(Available data begins)

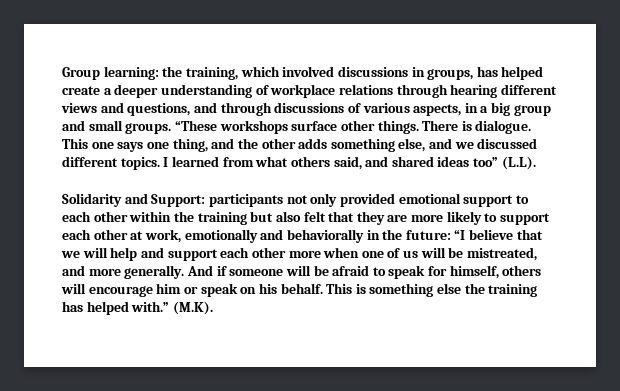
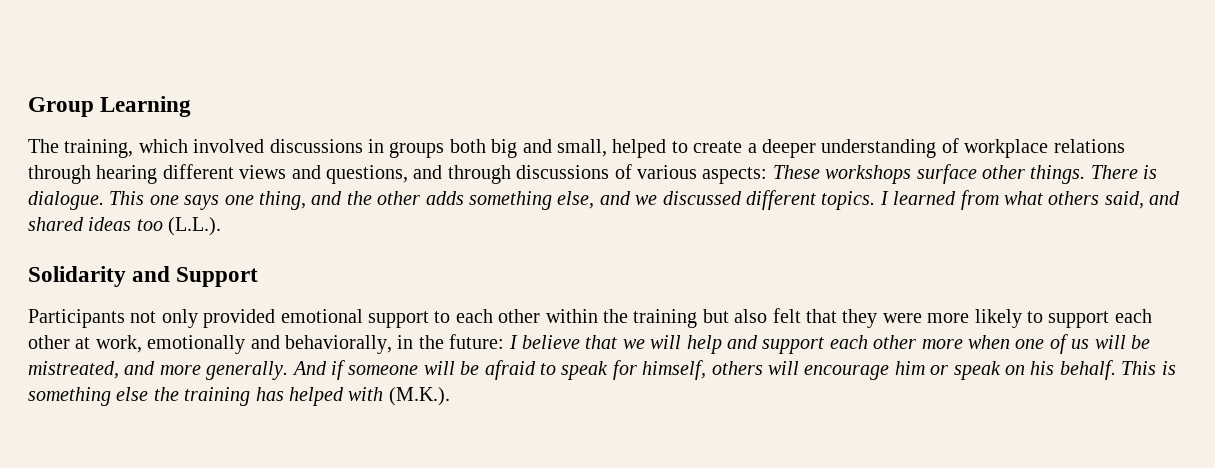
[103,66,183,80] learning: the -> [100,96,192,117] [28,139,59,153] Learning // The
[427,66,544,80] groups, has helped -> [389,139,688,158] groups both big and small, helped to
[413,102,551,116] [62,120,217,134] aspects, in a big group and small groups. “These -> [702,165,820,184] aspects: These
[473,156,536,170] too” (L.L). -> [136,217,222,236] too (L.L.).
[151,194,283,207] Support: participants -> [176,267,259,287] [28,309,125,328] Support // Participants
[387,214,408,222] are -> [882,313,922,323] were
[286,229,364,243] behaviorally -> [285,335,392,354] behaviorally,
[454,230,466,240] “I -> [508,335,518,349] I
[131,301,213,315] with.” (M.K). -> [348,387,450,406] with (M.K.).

(Available data ends)

What is required: From the first record to the last, transcribe everything exactly but drop the pictures.

Answer space:
[103,66,183,80] learning: the -> [100,96,192,117] [28,139,59,153] Learning // The
[427,66,544,80] groups, has helped -> [389,139,688,158] groups both big and small, helped to
[413,102,551,116] [62,120,217,134] aspects, in a big group and small groups. “These -> [702,165,820,184] aspects: These
[473,156,536,170] too” (L.L). -> [136,217,222,236] too (L.L.).
[151,194,283,207] Support: participants -> [176,267,259,287] [28,309,125,328] Support // Participants
[387,214,408,222] are -> [882,313,922,323] were
[286,229,364,243] behaviorally -> [285,335,392,354] behaviorally,
[454,230,466,240] “I -> [508,335,518,349] I
[131,301,213,315] with.” (M.K). -> [348,387,450,406] with (M.K.).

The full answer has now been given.